Talk about crummy timing: After serving their country with distinction, retired U.S. Amy officers Chris Petersen and Dave Chonowski enrolled in the Gies College of Business’ MBA program to prepare for the next chapter of their careers.
It was 2007 — one year before You Know What.
“We were attending the full-time MBA (program) right smack dab in the midst of the Great Recession,” Petersen says from Cincinnati. “The MBA job market had absolutely bottomed out and in the fall of 2008, it looked like we were all going to graduate without jobs.
“Not to be deterred, I came up with an idea: If employers weren’t going to come to campus, I was going to bring them to me in a different way — so, I created my own hiring conference. Unlike normal events, this one was going to connect companies with military veterans who were enrolled at the top-ranked MBA programs in the U.S.
“It was a great idea, but none of my classmates wanted to help me get it off the ground — except for Dave, who I didn’t know well at the time. We found some early success; after we were featured in the Wall Street Journal, the company started to take off. What started as a simple little event company grew into one of the country’s premier diversity recruiting and tech companies — eventually, we created some software, too.

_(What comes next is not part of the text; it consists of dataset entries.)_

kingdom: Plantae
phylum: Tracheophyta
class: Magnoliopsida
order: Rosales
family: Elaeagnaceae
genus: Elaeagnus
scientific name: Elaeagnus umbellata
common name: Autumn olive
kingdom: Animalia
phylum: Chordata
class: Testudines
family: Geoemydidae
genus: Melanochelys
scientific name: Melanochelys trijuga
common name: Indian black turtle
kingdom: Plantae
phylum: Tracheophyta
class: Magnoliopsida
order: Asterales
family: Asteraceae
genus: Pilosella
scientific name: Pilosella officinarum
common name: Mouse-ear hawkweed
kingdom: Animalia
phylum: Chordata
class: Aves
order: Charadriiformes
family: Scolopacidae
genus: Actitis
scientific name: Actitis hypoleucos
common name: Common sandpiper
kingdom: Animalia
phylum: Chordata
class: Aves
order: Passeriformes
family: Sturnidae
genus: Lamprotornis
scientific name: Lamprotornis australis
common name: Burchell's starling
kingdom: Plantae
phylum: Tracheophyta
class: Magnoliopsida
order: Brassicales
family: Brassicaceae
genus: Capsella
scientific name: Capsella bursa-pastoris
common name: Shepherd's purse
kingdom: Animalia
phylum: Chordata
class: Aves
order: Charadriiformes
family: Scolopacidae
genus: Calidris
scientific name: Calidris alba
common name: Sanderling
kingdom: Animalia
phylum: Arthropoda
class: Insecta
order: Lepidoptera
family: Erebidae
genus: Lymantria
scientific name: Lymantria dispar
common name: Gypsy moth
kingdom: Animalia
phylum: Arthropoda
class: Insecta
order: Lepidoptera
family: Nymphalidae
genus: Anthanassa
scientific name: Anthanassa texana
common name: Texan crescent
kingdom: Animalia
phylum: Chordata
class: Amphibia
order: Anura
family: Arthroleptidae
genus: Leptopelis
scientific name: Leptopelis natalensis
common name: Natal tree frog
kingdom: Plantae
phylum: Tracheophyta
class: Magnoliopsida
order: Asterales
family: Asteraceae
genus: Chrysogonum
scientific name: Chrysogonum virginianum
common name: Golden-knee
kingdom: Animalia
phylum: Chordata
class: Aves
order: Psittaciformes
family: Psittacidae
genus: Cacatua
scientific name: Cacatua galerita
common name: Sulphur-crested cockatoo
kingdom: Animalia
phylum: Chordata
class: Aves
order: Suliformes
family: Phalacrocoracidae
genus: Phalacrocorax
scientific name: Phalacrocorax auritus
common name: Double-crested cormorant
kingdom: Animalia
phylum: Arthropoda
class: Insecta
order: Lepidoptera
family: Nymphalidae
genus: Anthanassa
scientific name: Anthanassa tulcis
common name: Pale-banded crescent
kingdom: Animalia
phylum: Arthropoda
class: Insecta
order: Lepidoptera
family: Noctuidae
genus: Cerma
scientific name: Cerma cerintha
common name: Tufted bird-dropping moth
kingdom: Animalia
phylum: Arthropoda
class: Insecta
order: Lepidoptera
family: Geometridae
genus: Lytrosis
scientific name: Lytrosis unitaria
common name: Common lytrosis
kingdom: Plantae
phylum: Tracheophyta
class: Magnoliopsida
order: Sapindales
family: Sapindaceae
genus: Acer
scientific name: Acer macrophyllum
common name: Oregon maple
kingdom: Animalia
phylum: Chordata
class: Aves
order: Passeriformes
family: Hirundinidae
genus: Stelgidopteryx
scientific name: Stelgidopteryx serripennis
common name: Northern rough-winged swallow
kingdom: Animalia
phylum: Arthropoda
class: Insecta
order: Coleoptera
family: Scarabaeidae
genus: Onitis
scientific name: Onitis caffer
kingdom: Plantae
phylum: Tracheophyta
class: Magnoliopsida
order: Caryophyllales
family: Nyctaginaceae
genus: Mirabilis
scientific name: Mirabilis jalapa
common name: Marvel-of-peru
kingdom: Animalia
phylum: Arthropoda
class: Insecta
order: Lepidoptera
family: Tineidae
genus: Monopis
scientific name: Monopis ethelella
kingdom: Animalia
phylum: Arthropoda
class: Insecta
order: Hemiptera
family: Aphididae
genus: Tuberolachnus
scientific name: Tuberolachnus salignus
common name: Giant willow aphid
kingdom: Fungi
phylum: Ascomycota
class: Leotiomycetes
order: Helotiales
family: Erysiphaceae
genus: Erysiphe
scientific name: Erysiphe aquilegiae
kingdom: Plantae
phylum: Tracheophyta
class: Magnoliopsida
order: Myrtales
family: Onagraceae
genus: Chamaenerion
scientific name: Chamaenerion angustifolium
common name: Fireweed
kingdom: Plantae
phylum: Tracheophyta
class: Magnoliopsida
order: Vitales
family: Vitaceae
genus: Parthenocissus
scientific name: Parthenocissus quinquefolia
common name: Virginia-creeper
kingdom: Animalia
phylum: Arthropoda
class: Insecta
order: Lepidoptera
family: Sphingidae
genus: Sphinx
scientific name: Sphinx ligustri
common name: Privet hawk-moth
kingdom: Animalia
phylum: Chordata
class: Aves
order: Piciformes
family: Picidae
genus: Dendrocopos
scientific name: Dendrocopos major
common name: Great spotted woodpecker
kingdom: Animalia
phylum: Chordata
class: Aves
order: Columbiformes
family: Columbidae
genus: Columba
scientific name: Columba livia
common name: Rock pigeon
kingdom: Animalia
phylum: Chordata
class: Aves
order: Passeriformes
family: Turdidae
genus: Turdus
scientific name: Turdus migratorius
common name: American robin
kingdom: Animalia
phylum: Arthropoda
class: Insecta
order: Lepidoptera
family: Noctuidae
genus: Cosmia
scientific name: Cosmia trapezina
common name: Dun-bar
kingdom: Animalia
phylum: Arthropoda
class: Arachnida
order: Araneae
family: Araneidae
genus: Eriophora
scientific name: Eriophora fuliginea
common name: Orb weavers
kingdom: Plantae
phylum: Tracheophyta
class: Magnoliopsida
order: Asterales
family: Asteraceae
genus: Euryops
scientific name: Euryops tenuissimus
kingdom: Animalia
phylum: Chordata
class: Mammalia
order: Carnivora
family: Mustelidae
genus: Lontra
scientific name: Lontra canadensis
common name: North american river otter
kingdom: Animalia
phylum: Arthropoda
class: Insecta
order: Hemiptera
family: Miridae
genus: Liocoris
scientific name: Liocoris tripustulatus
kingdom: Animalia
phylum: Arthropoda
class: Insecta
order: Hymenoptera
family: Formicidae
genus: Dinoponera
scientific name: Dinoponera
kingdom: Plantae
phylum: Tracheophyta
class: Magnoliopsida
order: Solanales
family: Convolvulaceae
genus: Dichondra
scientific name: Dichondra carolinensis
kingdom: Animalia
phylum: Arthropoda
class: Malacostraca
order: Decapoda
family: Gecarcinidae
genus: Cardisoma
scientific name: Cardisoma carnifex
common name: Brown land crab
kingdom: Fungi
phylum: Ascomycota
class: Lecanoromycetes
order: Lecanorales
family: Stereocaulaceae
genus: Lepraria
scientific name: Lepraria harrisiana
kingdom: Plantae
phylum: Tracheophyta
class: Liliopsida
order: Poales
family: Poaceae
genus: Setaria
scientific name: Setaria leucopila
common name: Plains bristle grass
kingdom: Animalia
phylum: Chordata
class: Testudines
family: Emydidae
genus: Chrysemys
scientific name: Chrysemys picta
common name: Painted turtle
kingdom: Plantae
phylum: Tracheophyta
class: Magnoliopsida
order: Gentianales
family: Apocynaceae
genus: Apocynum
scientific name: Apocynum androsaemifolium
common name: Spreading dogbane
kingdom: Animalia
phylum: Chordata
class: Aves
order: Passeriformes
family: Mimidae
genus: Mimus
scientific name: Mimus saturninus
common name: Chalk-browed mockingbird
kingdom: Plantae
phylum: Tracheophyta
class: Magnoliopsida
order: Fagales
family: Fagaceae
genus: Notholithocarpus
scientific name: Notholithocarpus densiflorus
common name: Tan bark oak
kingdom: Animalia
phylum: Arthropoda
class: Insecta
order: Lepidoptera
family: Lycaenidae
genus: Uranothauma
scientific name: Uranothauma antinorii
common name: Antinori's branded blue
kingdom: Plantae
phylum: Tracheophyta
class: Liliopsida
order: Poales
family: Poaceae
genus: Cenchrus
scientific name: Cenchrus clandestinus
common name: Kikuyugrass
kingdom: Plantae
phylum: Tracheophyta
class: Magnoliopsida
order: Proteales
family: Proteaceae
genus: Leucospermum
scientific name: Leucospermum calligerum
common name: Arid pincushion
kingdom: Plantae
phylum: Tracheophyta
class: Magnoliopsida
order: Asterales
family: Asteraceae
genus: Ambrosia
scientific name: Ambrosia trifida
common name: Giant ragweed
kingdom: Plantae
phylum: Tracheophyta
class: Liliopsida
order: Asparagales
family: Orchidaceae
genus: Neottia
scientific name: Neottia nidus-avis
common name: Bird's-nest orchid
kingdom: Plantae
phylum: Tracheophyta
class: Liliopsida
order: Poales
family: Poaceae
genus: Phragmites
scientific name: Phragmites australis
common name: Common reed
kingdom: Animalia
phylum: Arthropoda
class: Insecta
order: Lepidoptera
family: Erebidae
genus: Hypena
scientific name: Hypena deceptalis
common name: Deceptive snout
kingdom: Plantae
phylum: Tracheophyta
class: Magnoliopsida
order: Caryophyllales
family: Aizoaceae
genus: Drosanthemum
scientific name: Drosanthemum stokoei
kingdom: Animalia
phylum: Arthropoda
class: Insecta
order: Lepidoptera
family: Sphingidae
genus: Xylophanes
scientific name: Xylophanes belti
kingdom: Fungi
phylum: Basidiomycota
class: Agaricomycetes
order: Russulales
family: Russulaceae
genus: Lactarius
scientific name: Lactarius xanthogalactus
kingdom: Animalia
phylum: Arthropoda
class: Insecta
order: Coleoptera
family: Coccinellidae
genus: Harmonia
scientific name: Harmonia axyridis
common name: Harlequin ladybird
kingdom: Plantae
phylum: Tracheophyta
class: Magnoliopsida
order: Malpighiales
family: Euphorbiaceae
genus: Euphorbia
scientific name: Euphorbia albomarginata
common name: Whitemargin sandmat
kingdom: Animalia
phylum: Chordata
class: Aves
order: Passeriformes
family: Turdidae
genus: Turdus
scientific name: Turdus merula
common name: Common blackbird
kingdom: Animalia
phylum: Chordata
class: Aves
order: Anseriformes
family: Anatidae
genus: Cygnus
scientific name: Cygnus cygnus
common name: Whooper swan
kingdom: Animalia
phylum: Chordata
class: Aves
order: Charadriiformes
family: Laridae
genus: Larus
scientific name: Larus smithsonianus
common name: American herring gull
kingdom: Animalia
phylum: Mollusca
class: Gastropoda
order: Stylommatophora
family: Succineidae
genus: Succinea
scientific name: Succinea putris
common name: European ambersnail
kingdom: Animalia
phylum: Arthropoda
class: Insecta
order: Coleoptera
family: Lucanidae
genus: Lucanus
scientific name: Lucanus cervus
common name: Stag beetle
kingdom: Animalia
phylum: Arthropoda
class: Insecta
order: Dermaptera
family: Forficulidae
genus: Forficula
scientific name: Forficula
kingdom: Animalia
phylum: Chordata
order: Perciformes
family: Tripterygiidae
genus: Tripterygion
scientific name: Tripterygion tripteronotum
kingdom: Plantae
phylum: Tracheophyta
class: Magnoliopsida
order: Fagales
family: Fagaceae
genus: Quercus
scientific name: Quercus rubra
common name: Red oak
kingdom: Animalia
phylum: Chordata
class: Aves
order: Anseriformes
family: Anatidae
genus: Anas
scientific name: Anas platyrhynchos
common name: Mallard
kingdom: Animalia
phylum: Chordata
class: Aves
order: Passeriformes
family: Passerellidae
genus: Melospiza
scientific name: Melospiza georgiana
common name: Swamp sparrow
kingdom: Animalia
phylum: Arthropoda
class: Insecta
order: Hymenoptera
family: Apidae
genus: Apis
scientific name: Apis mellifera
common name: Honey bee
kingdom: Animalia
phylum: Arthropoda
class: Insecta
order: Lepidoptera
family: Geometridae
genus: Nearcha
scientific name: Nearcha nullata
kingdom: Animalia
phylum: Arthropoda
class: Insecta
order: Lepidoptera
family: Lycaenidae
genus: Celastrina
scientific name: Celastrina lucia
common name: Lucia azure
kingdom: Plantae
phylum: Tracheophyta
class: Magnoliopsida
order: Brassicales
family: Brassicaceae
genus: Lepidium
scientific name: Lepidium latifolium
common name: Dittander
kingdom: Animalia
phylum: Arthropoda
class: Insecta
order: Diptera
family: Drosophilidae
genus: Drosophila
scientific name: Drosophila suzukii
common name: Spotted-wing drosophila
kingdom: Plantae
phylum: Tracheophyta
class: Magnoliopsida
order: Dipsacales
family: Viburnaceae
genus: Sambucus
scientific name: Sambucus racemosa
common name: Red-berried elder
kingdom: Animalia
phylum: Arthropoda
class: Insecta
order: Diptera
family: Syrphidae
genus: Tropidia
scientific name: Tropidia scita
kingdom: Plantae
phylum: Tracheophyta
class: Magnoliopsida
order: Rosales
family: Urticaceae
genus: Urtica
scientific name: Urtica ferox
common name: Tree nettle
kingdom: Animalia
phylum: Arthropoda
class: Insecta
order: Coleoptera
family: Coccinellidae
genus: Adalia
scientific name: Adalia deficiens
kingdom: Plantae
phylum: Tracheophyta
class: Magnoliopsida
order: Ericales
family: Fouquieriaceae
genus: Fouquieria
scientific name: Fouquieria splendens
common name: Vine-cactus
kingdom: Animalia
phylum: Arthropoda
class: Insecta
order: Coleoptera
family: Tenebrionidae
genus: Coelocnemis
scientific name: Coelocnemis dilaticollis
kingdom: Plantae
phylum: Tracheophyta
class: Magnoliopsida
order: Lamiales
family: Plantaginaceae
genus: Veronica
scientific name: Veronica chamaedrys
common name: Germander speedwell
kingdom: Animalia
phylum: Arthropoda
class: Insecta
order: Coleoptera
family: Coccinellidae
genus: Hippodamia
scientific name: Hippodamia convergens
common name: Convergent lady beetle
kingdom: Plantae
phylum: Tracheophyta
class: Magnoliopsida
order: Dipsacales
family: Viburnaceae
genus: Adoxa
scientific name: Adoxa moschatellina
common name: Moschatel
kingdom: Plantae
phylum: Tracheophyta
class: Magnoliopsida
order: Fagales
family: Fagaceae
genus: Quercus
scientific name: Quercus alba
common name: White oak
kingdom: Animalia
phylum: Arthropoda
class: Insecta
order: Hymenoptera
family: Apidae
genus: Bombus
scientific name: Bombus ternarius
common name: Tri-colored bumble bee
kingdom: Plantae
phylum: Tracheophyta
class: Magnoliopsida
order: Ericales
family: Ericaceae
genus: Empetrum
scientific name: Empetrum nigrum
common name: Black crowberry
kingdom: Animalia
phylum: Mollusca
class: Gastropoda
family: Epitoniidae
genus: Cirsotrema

“In 2018, the company was acquired by one of the country’s leading executive search firms and it changed our lives in amazing ways. Dave and I are still business partners and we just launched Futurexecs, a career and network accelerator, and I couldn’t be happier to be working together with him again.
“The other person who had a profound effect on me while I was at Illinois was Ron Watkins. He was an assistant dean in the College of Business — also a former U.S. Army officer — and he had experience as an entrepreneur running his own logistics startup.
“At the time, there weren’t many on-campus resources for students looking to launch startups, so we found both his advice and enduring support to be invaluable to us personally and as founders, both while we were in school and still to this day.
“In fact, one of the reasons that I took a position as an adjunct professor teaching Lean Startup and Entrepreneurship at the University of Cincinnati was because I wanted to continue to ‘pay forward’ all the assistance he gave us over the years.”